Il fermo è stato eseguito dai carabinieri della compagnia di Venosa, che hanno bloccato un 41enne residente nel Napoletano ma originario della provincia di Caserta. L’uomo è accusato di estorsione aggravata nei confronti di un pensionato di 87 anni.
Secondo quanto emerso dalle indagini, la vittima era stata contattata telefonicamente da un complice del 41enne che si era finto un carabiniere. Durante la conversazione, l’uomo avrebbe raccontato all’anziano che il figlio era rimasto coinvolto in una rapina e che rischiava seri problemi con la giustizia.

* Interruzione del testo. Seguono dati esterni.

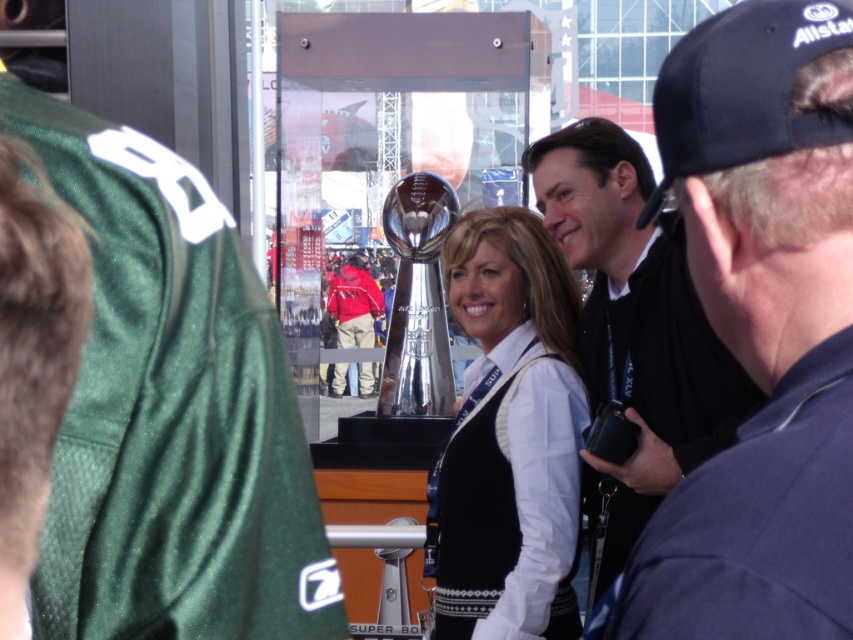
Question: Is white matte vest at center thinner than red jacket at center?

Choices:
 (A) no
 (B) yes

Answer: (B)

Question: Does white matte vest at center have a larger size compared to black fabric baseball cap at upper right?

Choices:
 (A) no
 (B) yes

Answer: (A)

Question: Based on their relative distances, which object is nearer to the dark blue cap at upper right?

Choices:
 (A) black fabric baseball cap at upper right
 (B) red jacket at center

Answer: (A)

Question: Which point appears farthest from the camera in this image?

Choices:
 (A) (666, 422)
 (B) (363, 275)
 (C) (635, 570)

Answer: (B)

Question: Which of the following is the closest to the observer?

Choices:
 (A) [776, 436]
 (B) [595, 337]
 (C) [434, 464]

Answer: (A)

Question: Is black matte jacket at center below red jacket at center?

Choices:
 (A) no
 (B) yes

Answer: (A)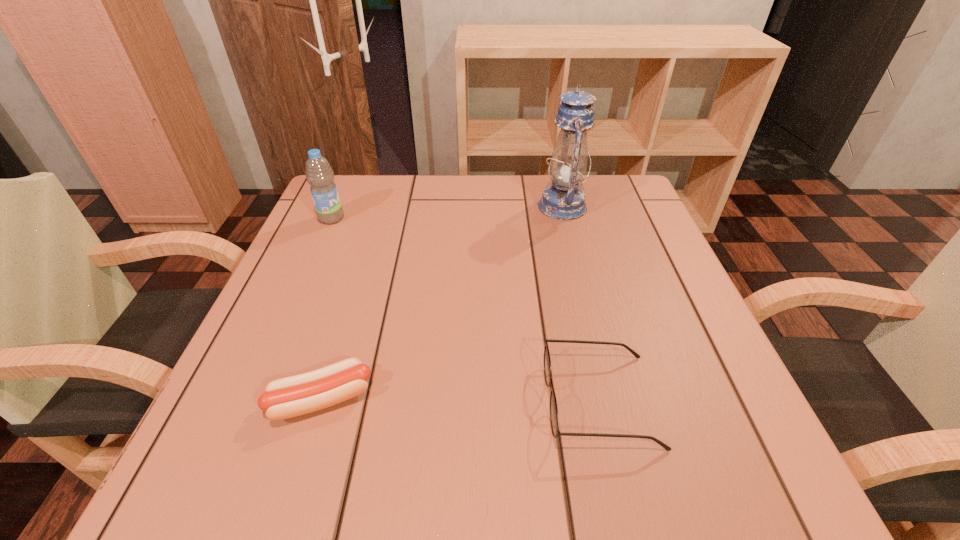
The image size is (960, 540). What are the coordinates of `vacant area that lies between the shortest object and the spectacles` in the screenshot? It's located at pos(461,400).

The image size is (960, 540). Identify the location of free space between the lantern and the spectacles. (581, 303).

You are a GUI agent. You are given a task and a screenshot of the screen. Output one action in this format:
    pyautogui.click(x=<x>, y=<y>)
    Task: Click on the free space between the third tallest object and the lantern
    The width and height of the screenshot is (960, 540).
    Given the screenshot: What is the action you would take?
    pyautogui.click(x=581, y=303)

Find the location of a particular element. The image size is (960, 540). free space between the sausage and the water bottle is located at coordinates (326, 309).

Find the location of a particular element. This screenshot has height=540, width=960. vacant area that lies between the sausage and the second shortest object is located at coordinates (461, 400).

Find the location of a particular element. empty space between the spectacles and the shortest object is located at coordinates (461, 400).

Where is `vacant area between the tallest object and the sausage`? Image resolution: width=960 pixels, height=540 pixels. vacant area between the tallest object and the sausage is located at coordinates (442, 303).

Where is `object that stands as the second closest to the tallest object`? This screenshot has width=960, height=540. object that stands as the second closest to the tallest object is located at coordinates (319, 174).

What are the coordinates of `the third closest object to the tallest object` in the screenshot? It's located at [x=288, y=397].

This screenshot has width=960, height=540. Identify the location of vacant space that satisfies the following two spatial constraints: 1. on the front-facing side of the tallest object; 2. on the front side of the shortest object. (611, 399).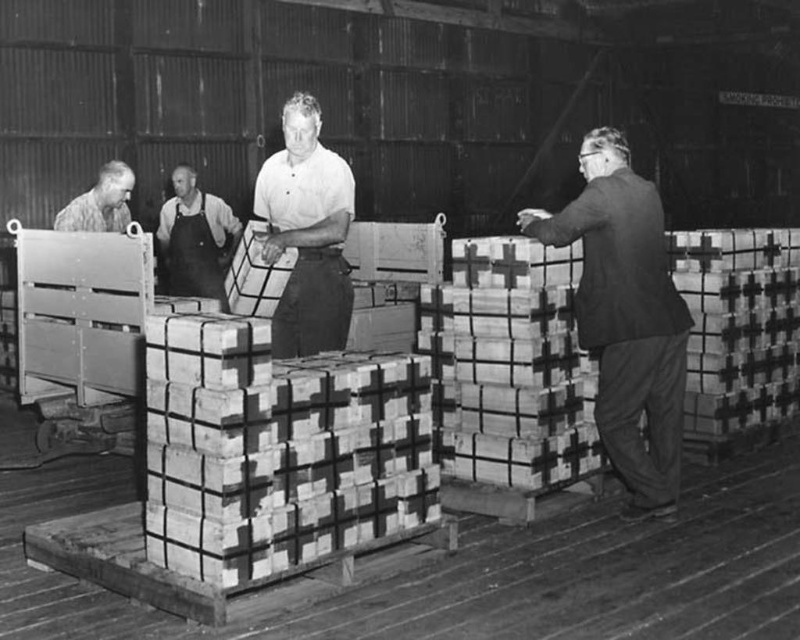
Who is positioned more to the left, smooth dark suit at right or dark gray apron at center?

Positioned to the left is dark gray apron at center.

Is point (662, 484) behind point (166, 204)?

No, it is in front of (166, 204).

Where is `smooth dark suit at right`? smooth dark suit at right is located at coordinates (625, 317).

At what (x,y) coordinates should I click in order to perform the action: click on smooth dark suit at right. Please return your answer as a coordinate pair (x, y). Looking at the image, I should click on (625, 317).

Looking at this image, does smooth white shirt at center have a larger size compared to dark gray apron at center?

No, smooth white shirt at center is not bigger than dark gray apron at center.

Which is below, smooth white shirt at center or dark gray apron at center?

smooth white shirt at center

Does point (306, 339) come farther from viewer compared to point (208, 204)?

That is False.

The width and height of the screenshot is (800, 640). What are the coordinates of `smooth white shirt at center` in the screenshot? It's located at (308, 232).

Who is more distant from viewer, (648, 428) or (113, 225)?

The point (113, 225) is more distant.

Is point (654, 288) farther from camera compared to point (80, 221)?

No, (654, 288) is closer to viewer.

Identify the location of smooth dark suit at right. The width and height of the screenshot is (800, 640). (625, 317).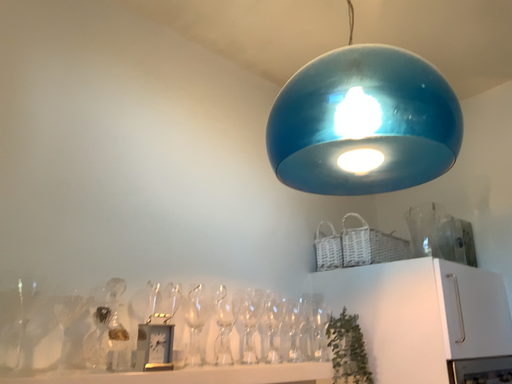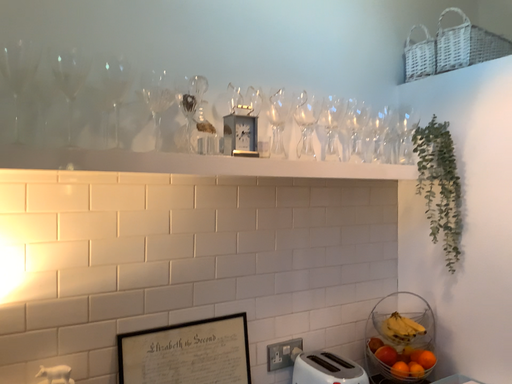
Question: How did the camera likely rotate when shooting the video?

Choices:
 (A) rotated right
 (B) rotated left

Answer: (B)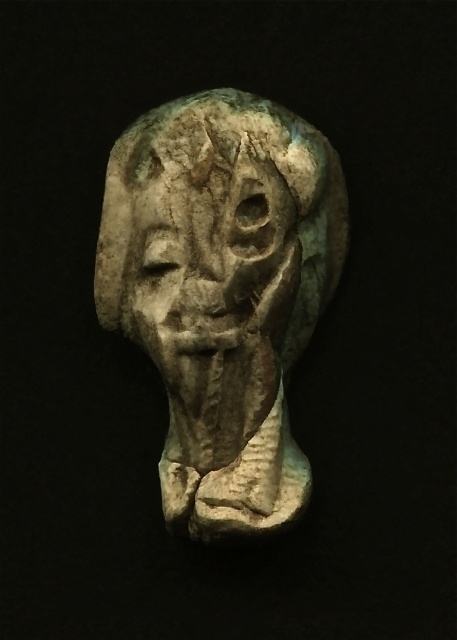
You are an archaeologist examining the sculpture. You notice two parts labeled as the gray stone head at center and the gray stone face at center. Which part is closer to you?

The gray stone head at center is closer to you because the gray stone face at center is behind it.

Based on the photo, you are an archaeologist examining a coordinate map of an excavation site. The map shows a gray stone head at center. Where is the gray stone head located in terms of coordinates?

The gray stone head at center is located at coordinates point [223,292].

You are an archaeologist examining the sculpture. You notice two parts labeled as the gray stone head at center and the gray stone face at center. Which part is taller?

The gray stone head at center is taller than the gray stone face at center according to the description.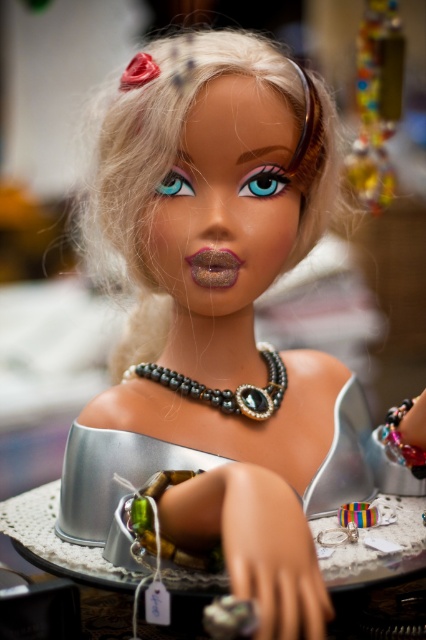
Is multicolored beaded necklace at upper right thinner than pearl and glass beads necklace at center?

Indeed, multicolored beaded necklace at upper right has a lesser width compared to pearl and glass beads necklace at center.

Measure the distance between point [377,49] and camera.

The distance of point [377,49] from camera is 33.18 inches.

Is point (383, 3) less distant than point (278, 353)?

No, it is not.

The width and height of the screenshot is (426, 640). I want to click on multicolored beaded necklace at upper right, so click(x=377, y=102).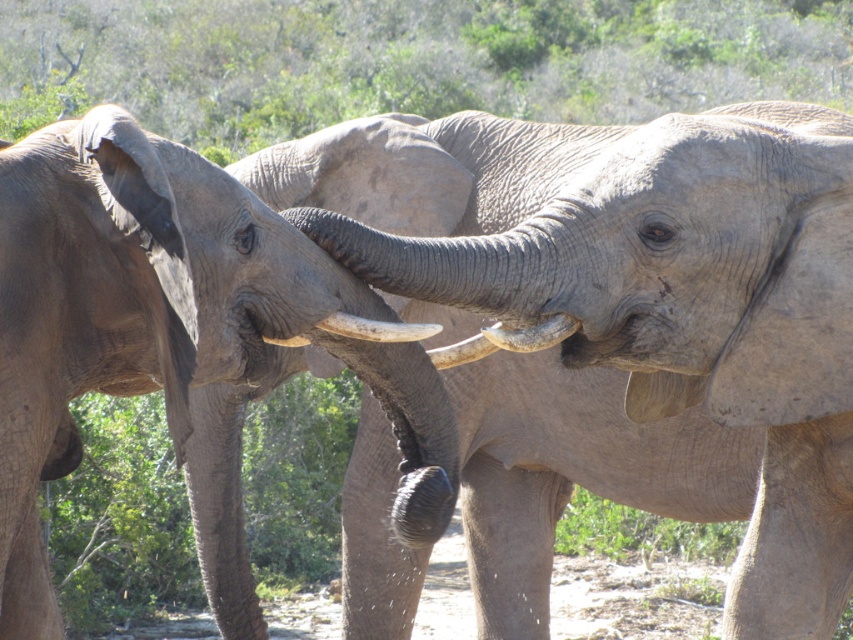
You are a wildlife photographer observing the elephants in the savanna. You want to take a photo of the gray textured elephant at left and the smooth ivory tusk at center. Based on their positions, which elephant is closer to the left edge of your camera frame?

The gray textured elephant at left is positioned on the left side of smooth ivory tusk at center, so it is closer to the left edge of the camera frame.

You are a wildlife photographer aiming to capture a closeup of the gray textured elephant at center and the gray matte tusk at center. Based on their positions, which one should you focus on first to ensure both are in frame?

The gray textured elephant at center is located below the gray matte tusk at center, so you should focus on the gray matte tusk at center first to ensure both are in frame.

You are a wildlife photographer planning to take a photo of the gray textured elephant at left and the smooth ivory tusk at center. Based on their sizes, which one should you focus on to ensure it fills the frame better?

The gray textured elephant at left should be focused on to ensure it fills the frame better since it is bigger than the smooth ivory tusk at center.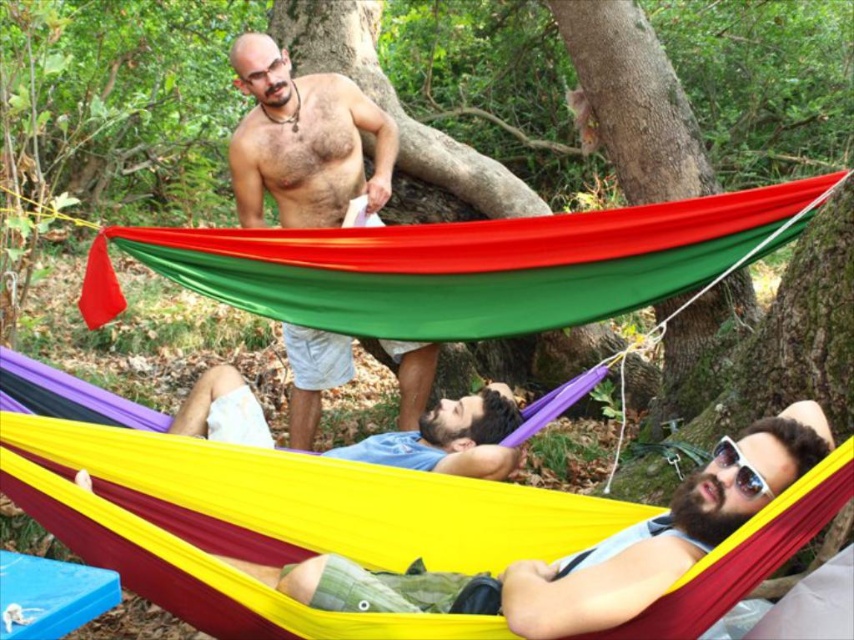
Based on the photo, is yellow/red fabric hammock at lower center above shiny silver necklace at upper center?

No.

Identify the location of yellow/red fabric hammock at lower center. The height and width of the screenshot is (640, 854). (262, 513).

Does blue cotton shirt at lower center have a smaller size compared to sunglasses at center?

No, blue cotton shirt at lower center is not smaller than sunglasses at center.

In the scene shown: Is blue cotton shirt at lower center to the right of sunglasses at center from the viewer's perspective?

No, blue cotton shirt at lower center is not to the right of sunglasses at center.

The width and height of the screenshot is (854, 640). I want to click on blue cotton shirt at lower center, so click(449, 438).

Is shiny silver necklace at upper center below sunglasses at center?

No.

Which is more to the left, shiny silver necklace at upper center or sunglasses at center?

Positioned to the left is shiny silver necklace at upper center.

Is point (382, 180) less distant than point (738, 456)?

No, it is not.

Where is `shiny silver necklace at upper center`? The height and width of the screenshot is (640, 854). shiny silver necklace at upper center is located at coordinates (303, 141).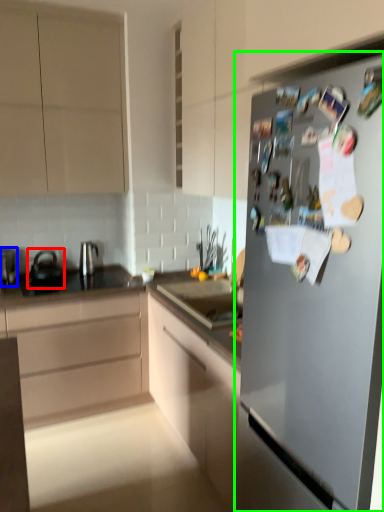
Question: Based on their relative distances, which object is farther from tea pot (highlighted by a red box)? Choose from kitchen appliance (highlighted by a blue box) and refrigerator (highlighted by a green box).

Choices:
 (A) kitchen appliance
 (B) refrigerator

Answer: (B)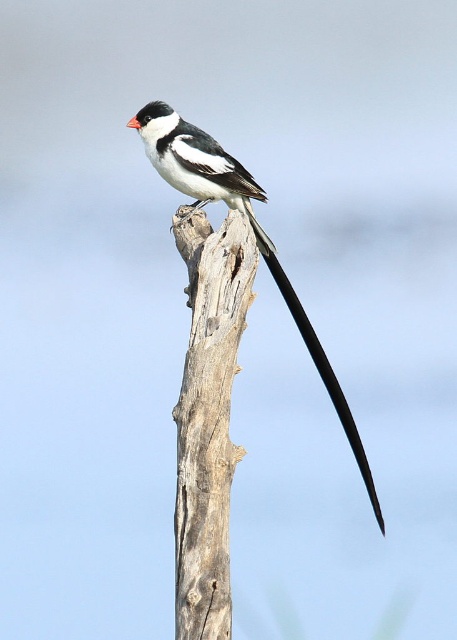
Which is more to the left, gray rough wood at center or white glossy bird at center?

gray rough wood at center

Is point (228, 616) positioned before point (189, 150)?

Yes, point (228, 616) is in front of point (189, 150).

At what (x,y) coordinates should I click in order to perform the action: click on gray rough wood at center. Please return your answer as a coordinate pair (x, y). Image resolution: width=457 pixels, height=640 pixels. Looking at the image, I should click on (207, 419).

Can you confirm if white glossy bird at center is positioned to the right of black glossy tail at upper center?

No, white glossy bird at center is not to the right of black glossy tail at upper center.

Who is positioned more to the left, white glossy bird at center or black glossy tail at upper center?

From the viewer's perspective, white glossy bird at center appears more on the left side.

Does point (164, 120) come closer to viewer compared to point (262, 252)?

Yes, it is in front of point (262, 252).

Identify the location of white glossy bird at center. (249, 224).

Between gray rough wood at center and black glossy tail at upper center, which one is positioned higher?

black glossy tail at upper center is higher up.

Is gray rough wood at center taller than black glossy tail at upper center?

Correct, gray rough wood at center is much taller as black glossy tail at upper center.

Which is in front, point (185, 232) or point (366, 474)?

Positioned in front is point (185, 232).

You are a GUI agent. You are given a task and a screenshot of the screen. Output one action in this format:
    pyautogui.click(x=<x>, y=<y>)
    Task: Click on the gray rough wood at center
    The height and width of the screenshot is (640, 457).
    Given the screenshot: What is the action you would take?
    pyautogui.click(x=207, y=419)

Per evitare conseguenze giudiziarie, il falso militare avrebbe spiegato che era necessario consegnare immediatamente denaro contante e alcuni gioielli in oro a una persona incaricata che sarebbe passata a ritirarli di lì a poco.
Il tentativo di truffa però non è andato a buon fine. L’87enne, insospettito dalla telefonata, ha deciso di contattare il figlio per verificare la situazione. Quest’ultimo ha subito allertato il numero di emergenza 112, facendo scattare l’intervento dei carabinieri.
Una pattuglia del Nucleo Operativo e Radiomobile di Venosa è quindi intervenuta rapidamente riuscendo a individuare e fermare il presunto truffatore proprio mentre stava cercando di farsi consegnare soldi e preziosi.
Il 41enne, già noto alle forze dell’ordine, è stato arrestato in flagranza e condotto nel carcere di Melfi, dove rimane a disposizione dell’autorità giudiziaria.